By chance in 1911, the Peruvian government had blasted a rough trail through the river gorges to make a new road that would aid in transporting products such as cocoa, sugar, and rubber from the Amazon. Bingham was one of the first to use the road in his search for lost Inca sites. As a climber, he decided at one point to scramble up through the dense rainforest around him with a companion and an Indian guide, and he unexpectedly arrived at mid-day at a high Indian farm 1,000 feet above the plunging river.
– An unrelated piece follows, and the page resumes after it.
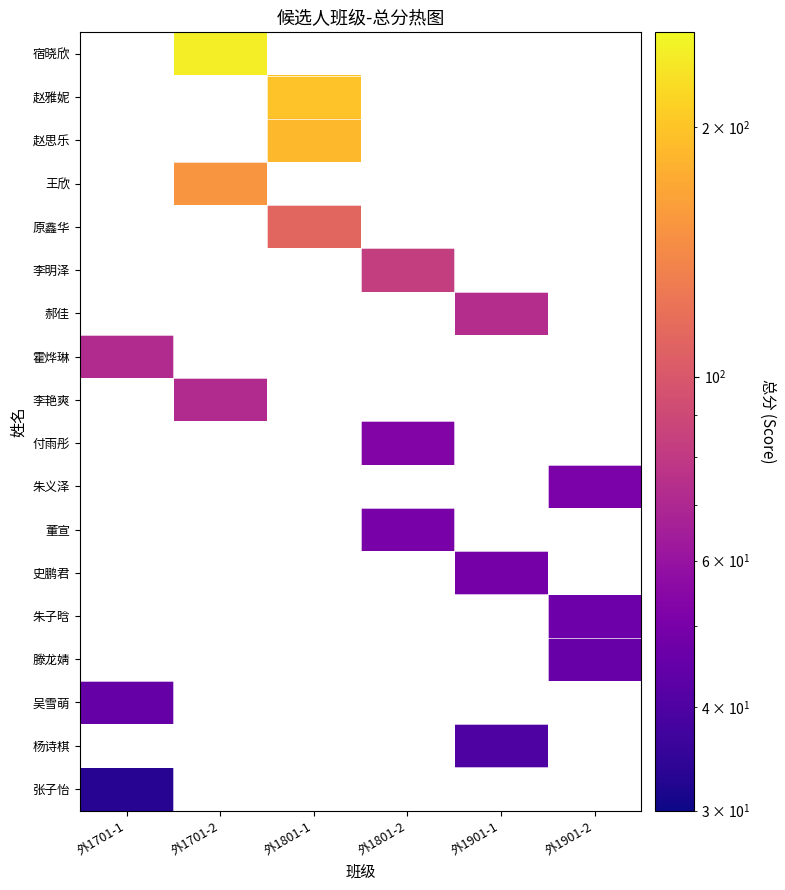

What is the maximum value shown in the chart?

247.0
With a 10-year old Indian boy as a guide, Bingham kept on climbing. He suddenly came upon “a magnificent flight of stone agricultural terraces, rising 1,000 feet up the mountainside.” He climbed upwards for an hour more and found himself finally in a deep forest above these terraces, surrounded by stone buildings, including a temple made of granite blocks that had been cut with the amazing precision of Inca stonemasons. Bingham wrote:“ Surprise followed surprise in bewildering succession. I climbed a marvelous stairway of granite blocks, walked along a pampa where the Indians had a small vegetable garden, and came to a clearing in which were two of the finest structures I had ever seen. Not only were there blocks of beautifully grained white granite, the ashlars [squared blocks] were of Cyclopean size, some 10 feet in length and higher than a man. I was spellbound.”
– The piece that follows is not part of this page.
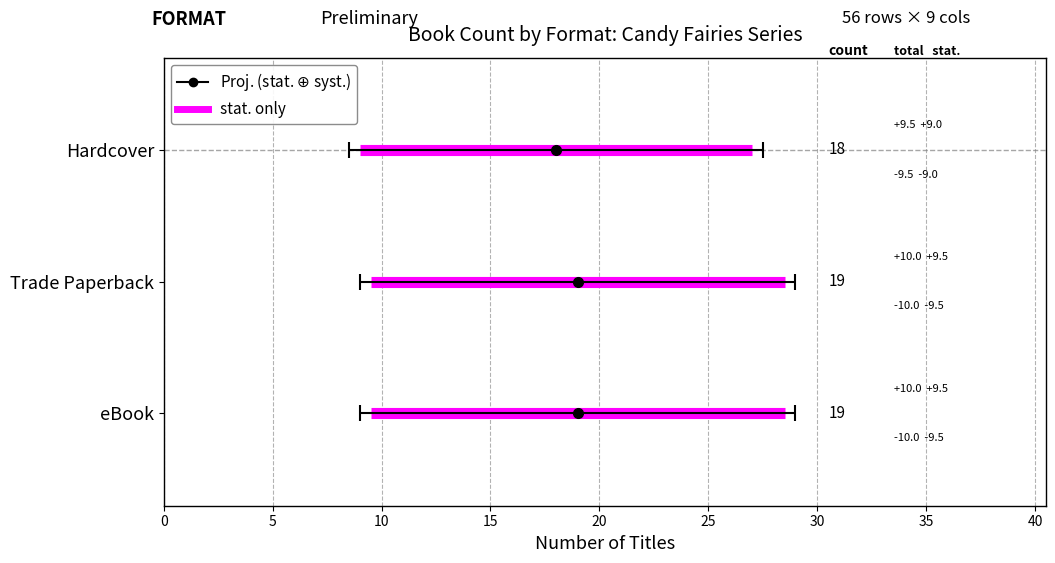

What is the minimum value shown in the chart?

18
The Riddle of Macu PicchuMachu Picchu was an astonishing 20th century archaeological discovery, but it was also a puzzle. Modern researchers such as Yale’s Richard L. Burger and Lucy Salazar (co-curators of Machu Picchu: Unveiling the Mystery of the Incas) believe that Machu Picchu was a royal retreat or country palace, used by the great Inca Emperor Pachacuti and his guests as a place to relax, feast, hunt, and engage in ritual activities related to his divine kingship. In modern American terms, Burger calls it a “Camp David” for the Inca Sun God and his followers.


For decades, beginning with Bingham’s theories, the mystery of the site has provoked various interpretations: that it was an ancient military stronghold, or that it was the last holdout of the Incas against the invading Conquistadors in the 16th century. Some believed it was an isolated religious sanctuary where nuns and priests worshipped the sun.


Burger and Salazar argue that it was active for less than 100 years, and that it was a summer palace for the Inca elite from Cuzco, the empire's capital. Situated magnificently in the Peruvian Andes, it was populated seasonally by the ruling Inca and several hundred craftsmen and other servants necessary to carry on the affairs of estate and government.


Many of the buildings in Mach Picchu show signs of having religious or spiritual significance.